### YOUR TASK
Render every line of the data below as a Markdown table with two columns, "Row" and "Line". Number the rows in order and leave out any blank lines.

### SUPPLIED RECORDS
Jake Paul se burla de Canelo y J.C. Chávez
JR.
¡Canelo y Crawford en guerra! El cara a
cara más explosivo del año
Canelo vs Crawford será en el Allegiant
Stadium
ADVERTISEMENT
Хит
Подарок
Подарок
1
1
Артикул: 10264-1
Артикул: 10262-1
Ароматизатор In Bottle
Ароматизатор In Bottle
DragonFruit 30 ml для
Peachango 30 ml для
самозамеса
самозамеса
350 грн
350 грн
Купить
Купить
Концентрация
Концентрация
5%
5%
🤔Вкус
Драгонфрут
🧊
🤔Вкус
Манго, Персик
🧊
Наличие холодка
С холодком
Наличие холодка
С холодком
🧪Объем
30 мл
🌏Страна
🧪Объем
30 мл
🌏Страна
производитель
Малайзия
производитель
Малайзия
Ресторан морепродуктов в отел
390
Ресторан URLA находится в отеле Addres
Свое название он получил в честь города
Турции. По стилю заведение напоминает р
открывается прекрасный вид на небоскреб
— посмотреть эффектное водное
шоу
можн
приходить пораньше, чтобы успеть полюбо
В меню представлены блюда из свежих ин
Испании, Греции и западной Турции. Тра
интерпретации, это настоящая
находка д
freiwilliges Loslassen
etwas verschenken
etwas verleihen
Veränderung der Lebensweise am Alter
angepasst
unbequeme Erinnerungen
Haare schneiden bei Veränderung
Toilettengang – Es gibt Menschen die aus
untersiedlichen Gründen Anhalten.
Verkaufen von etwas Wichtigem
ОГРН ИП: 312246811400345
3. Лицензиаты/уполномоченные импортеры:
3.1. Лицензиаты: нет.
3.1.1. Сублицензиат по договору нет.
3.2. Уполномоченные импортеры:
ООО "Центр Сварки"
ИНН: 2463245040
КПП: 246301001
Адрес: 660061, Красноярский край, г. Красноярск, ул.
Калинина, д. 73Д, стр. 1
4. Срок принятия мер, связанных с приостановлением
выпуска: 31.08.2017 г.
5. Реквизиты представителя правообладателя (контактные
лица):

### FINISHED EXERCISE
| Row | Line |
|---|---|
| 1 | Jake Paul se burla de Canelo y J.C. Chávez |
| 2 | JR. |
| 3 | ¡Canelo y Crawford en guerra! El cara a |
| 4 | cara más explosivo del año |
| 5 | Canelo vs Crawford será en el Allegiant |
| 6 | Stadium |
| 7 | ADVERTISEMENT |
| 8 | Хит |
| 9 | Подарок |
| 10 | Подарок |
| 11 | 1 |
| 12 | 1 |
| 13 | Артикул: 10264-1 |
| 14 | Артикул: 10262-1 |
| 15 | Ароматизатор In Bottle |
| 16 | Ароматизатор In Bottle |
| 17 | DragonFruit 30 ml для |
| 18 | Peachango 30 ml для |
| 19 | самозамеса |
| 20 | самозамеса |
| 21 | 350 грн |
| 22 | 350 грн |
| 23 | Купить |
| 24 | Купить |
| 25 | Концентрация |
| 26 | Концентрация |
| 27 | 5% |
| 28 | 5% |
| 29 | 🤔Вкус |
| 30 | Драгонфрут |
| 31 | 🧊 |
| 32 | 🤔Вкус |
| 33 | Манго, Персик |
| 34 | 🧊 |
| 35 | Наличие холодка |
| 36 | С холодком |
| 37 | Наличие холодка |
| 38 | С холодком |
| 39 | 🧪Объем |
| 40 | 30 мл |
| 41 | 🌏Страна |
| 42 | 🧪Объем |
| 43 | 30 мл |
| 44 | 🌏Страна |
| 45 | производитель |
| 46 | Малайзия |
| 47 | производитель |
| 48 | Малайзия |
| 49 | Ресторан морепродуктов в отел |
| 50 | 390 |
| 51 | Ресторан URLA находится в отеле Addres |
| 52 | Свое название он получил в честь города |
| 53 | Турции. По стилю заведение напоминает р |
| 54 | открывается прекрасный вид на небоскреб |
| 55 | — посмотреть эффектное водное |
| 56 | шоу |
| 57 | можн |
| 58 | приходить пораньше, чтобы успеть полюбо |
| 59 | В меню представлены блюда из свежих ин |
| 60 | Испании, Греции и западной Турции. Тра |
| 61 | интерпретации, это настоящая |
| 62 | находка д |
| 63 | freiwilliges Loslassen |
| 64 | etwas verschenken |
| 65 | etwas verleihen |
| 66 | Veränderung der Lebensweise am Alter |
| 67 | angepasst |
| 68 | unbequeme Erinnerungen |
| 69 | Haare schneiden bei Veränderung |
| 70 | Toilettengang – Es gibt Menschen die aus |
| 71 | untersiedlichen Gründen Anhalten. |
| 72 | Verkaufen von etwas Wichtigem |
| 73 | ОГРН ИП: 312246811400345 |
| 74 | 3. Лицензиаты/уполномоченные импортеры: |
| 75 | 3.1. Лицензиаты: нет. |
| 76 | 3.1.1. Сублицензиат по договору нет. |
| 77 | 3.2. Уполномоченные импортеры: |
| 78 | ООО "Центр Сварки" |
| 79 | ИНН: 2463245040 |
| 80 | КПП: 246301001 |
| 81 | Адрес: 660061, Красноярский край, г. Красноярск, ул. |
| 82 | Калинина, д. 73Д, стр. 1 |
| 83 | 4. Срок принятия мер, связанных с приостановлением |
| 84 | выпуска: 31.08.2017 г. |
| 85 | 5. Реквизиты представителя правообладателя (контактные |
| 86 | лица): |